On Jun 22, 2:06 am, Jan Hidders <hidd..._at_gmail.com> wrote:
> Hello Vadim, Marshall and others,
>
> The discussion seems to warrant it's own thread, so here goes.
>
> There seems to be some disagreement on what algebra we are studying.
> So let's discuss this first. It is important this get's fixed, because
> otherwise any time I spent on proving things might be lost. I think
> it's also important that we settle on notation, because I noticed I
> was getting confused. Since it's bascially Vadim's idea I'll try to
> stick to his notation as much as possible.

Okay.

(Over in sci.math, they mostly use ^ v for conjunction/disjunction instead of /\ \/. Once I got over my horror of seeing a letter used as an operator in mostly worked for me.

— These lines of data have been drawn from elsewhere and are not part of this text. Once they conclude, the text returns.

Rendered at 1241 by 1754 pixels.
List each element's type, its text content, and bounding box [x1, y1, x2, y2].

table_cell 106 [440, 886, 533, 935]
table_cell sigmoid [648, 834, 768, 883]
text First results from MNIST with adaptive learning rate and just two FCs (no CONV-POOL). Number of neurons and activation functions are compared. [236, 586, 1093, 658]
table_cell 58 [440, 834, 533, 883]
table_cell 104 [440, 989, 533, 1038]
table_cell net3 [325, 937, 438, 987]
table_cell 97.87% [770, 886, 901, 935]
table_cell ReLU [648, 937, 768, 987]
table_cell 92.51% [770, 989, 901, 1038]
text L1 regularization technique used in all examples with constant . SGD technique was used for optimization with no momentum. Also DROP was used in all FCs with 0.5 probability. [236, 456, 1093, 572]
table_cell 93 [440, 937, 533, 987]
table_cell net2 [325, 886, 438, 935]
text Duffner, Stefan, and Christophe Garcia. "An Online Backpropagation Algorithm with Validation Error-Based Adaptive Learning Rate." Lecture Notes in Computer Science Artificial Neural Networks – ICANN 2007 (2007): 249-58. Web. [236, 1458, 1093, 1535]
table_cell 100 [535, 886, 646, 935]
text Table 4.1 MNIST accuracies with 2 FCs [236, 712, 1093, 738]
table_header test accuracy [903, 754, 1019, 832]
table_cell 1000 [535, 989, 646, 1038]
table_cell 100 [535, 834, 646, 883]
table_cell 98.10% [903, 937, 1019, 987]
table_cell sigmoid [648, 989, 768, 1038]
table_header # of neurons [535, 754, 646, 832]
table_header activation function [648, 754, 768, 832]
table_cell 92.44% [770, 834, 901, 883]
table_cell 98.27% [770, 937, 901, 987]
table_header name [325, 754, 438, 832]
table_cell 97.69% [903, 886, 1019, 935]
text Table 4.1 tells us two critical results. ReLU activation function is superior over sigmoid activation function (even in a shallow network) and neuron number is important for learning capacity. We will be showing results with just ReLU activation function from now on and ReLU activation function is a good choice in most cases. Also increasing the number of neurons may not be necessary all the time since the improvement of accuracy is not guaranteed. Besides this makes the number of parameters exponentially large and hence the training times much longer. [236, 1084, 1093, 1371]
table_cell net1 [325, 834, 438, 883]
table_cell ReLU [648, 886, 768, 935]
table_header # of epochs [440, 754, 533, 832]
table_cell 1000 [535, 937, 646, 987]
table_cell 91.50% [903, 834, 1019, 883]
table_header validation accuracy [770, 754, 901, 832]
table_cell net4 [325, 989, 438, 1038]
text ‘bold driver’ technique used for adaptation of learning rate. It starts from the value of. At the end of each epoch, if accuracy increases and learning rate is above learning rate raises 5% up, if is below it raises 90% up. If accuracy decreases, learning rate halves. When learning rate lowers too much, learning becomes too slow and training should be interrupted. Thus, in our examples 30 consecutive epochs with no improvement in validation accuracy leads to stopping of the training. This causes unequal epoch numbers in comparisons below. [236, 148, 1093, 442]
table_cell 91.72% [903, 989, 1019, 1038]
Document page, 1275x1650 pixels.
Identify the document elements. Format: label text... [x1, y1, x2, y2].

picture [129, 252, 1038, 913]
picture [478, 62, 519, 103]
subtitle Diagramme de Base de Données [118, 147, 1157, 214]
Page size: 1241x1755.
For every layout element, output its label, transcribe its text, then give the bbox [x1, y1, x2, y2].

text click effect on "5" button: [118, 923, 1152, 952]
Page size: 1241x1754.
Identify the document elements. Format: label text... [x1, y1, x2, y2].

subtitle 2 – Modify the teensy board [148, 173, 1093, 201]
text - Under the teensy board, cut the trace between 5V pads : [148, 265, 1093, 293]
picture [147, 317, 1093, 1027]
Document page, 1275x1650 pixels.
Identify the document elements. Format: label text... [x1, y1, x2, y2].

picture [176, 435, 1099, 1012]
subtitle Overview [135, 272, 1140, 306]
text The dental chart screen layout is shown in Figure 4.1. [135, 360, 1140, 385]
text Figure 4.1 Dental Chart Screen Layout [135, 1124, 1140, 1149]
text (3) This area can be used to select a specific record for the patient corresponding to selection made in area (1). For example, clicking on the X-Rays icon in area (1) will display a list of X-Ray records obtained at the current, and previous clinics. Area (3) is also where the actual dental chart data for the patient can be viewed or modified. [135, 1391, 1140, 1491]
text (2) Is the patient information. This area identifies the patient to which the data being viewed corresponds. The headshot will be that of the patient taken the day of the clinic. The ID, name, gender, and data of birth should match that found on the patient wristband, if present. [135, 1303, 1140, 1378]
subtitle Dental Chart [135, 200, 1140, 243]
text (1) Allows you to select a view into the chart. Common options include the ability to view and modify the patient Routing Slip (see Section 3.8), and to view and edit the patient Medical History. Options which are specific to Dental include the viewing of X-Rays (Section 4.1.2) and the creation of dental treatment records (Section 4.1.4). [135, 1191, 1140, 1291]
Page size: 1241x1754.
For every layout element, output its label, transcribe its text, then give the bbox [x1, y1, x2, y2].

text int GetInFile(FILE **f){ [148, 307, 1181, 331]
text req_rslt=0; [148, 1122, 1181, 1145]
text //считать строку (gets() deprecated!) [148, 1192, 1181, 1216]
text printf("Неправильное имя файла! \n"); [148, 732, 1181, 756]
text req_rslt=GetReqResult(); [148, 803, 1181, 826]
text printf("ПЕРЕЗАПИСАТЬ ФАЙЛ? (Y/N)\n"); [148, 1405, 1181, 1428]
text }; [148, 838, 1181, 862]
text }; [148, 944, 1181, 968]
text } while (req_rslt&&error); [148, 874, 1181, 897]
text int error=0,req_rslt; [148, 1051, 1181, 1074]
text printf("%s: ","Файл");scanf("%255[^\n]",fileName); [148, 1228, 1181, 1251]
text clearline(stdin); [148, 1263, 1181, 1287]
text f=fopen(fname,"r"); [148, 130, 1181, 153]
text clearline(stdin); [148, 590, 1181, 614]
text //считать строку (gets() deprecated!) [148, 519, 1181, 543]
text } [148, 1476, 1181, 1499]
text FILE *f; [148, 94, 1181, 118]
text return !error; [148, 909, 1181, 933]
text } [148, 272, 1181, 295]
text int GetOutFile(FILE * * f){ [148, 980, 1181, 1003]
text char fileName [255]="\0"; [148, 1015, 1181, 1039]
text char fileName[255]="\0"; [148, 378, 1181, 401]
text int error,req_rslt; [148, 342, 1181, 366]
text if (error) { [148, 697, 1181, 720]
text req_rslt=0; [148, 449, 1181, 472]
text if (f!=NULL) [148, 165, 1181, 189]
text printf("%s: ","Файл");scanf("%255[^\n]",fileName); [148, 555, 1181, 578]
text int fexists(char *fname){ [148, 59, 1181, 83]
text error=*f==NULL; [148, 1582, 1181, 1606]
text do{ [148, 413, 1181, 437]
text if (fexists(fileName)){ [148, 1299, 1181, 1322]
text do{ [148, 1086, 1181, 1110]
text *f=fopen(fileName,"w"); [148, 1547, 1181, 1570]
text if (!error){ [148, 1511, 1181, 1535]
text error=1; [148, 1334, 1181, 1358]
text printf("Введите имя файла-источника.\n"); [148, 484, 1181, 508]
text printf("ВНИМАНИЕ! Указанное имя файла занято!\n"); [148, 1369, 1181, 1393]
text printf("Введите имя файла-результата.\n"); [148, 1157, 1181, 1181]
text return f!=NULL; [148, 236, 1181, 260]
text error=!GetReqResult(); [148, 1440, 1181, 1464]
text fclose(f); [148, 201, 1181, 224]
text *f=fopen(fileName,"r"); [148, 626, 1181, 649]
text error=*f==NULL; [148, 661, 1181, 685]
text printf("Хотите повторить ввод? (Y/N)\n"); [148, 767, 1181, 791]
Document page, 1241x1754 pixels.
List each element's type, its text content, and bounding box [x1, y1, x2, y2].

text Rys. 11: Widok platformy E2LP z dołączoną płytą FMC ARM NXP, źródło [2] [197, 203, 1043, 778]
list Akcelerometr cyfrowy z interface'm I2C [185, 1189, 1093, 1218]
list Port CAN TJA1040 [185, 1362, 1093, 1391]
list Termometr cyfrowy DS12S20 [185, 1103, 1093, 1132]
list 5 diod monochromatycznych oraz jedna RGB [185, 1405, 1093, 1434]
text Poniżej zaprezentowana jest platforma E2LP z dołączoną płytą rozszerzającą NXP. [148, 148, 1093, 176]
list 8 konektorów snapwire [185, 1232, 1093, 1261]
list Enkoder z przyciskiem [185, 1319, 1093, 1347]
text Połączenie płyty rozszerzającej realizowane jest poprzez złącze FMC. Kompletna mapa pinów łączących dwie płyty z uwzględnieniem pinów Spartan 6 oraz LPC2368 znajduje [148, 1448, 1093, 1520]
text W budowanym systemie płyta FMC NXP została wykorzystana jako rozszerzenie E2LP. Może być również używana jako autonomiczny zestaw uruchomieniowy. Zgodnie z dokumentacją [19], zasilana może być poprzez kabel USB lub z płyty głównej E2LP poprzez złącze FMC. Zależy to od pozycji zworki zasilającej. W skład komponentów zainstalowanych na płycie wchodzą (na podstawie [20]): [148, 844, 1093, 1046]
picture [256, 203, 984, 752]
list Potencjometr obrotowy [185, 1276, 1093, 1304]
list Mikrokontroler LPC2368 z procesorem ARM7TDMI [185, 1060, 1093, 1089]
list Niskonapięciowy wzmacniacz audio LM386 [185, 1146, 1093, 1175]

Do we care?)

Anyway, as mentioned elsewhere, Vadim's notation is a good mathematic notation, but it makes a poor one for a programming language, which is my larger interest. I can use his notation for the newsgroup, but the software that I write will use my own, since my notation was carefully designed and optimized for language use.

Oh, we haven't mentioned precedence. I propose \/ and /\ have the same precedence, so that when we write the dual of an expression, we will never have to add any parentheses.

> So the syntax of the algebra is as follows: (E is the non-terminal for
> algebra expressions)
> - R : a relation name
> - E /\ E : the natural join
> - E \/ E : the inner union
> - 00 : the empty relation with empty header
> - 01 : the relation with the empty tuple and empty header
> - 10 : the empty relation with the set of all attributes as header
> - 11 : the relation with all tuples over all attributes
> - [x] : the empty relation over header {x} with x a single attribute
> - 'x=y' : the binary equality relation with header {x,y} and the
> restriction that x<>y

I believe we might be able to get along without the last three. (11, [x], and `x=y`.) And if we do need to talk about attributes, I think we need to be talking about sets of attributes. (So x above would be a set.)

I didn't see (relational) = mentioned in there. Is that just assumed? We need either relational equality or the relational comparator.

Also I don't see division in there yet. We were talking about including that, weren't we?

> I don't like having 10 and 11 because it clearly steps outside the
> relational model and first order logic, but I see no direct reasons to
> remove them.

10 seems required, because without it, the lattice is neither bounded nor complete, whereas with it it is both. Complete lattices are much nicer to work with. Also, 10 can be thought of a just an atom, rather than having any infinite properties. And looking at these equations it appears quite benign:

  10 /\ R = 10
  10 \/ R = R

11 is more problematic, not only because of its infinity of infinities,
but also because its infinities are "contagious."

11 /\ R

  has an infinite number of attributes and an infinite number of rows, but some (few) projections of it have a finite number of rows.

11 \/ R
  is more tractable, in that it has the same (finite) attributes as R but infinite rows.

> There was some doubt on the presence of [x] but I don't
> see how we can otherwise define projection.

Any expression of the form

E \/ [x]

can be rewritten as

E \/ (X /\ 00)

where X is any relation with the same header as [x]. I don't know that we need to be able to say what that header *is*, but we need to be able to say "free relation variable with fixed header." I think the latter is necessary and sufficient.

> Also I don't see how we can avoid mentioning attributes
> since we already have 'x=y' where the are already mentioned.

Will go looking for where we use that and respond there.

> So can we agree on this algebra and notation?

Sure, modulo the questions above.

Marshall Received on Fri Jun 22 2007 - 17:57:34 CEST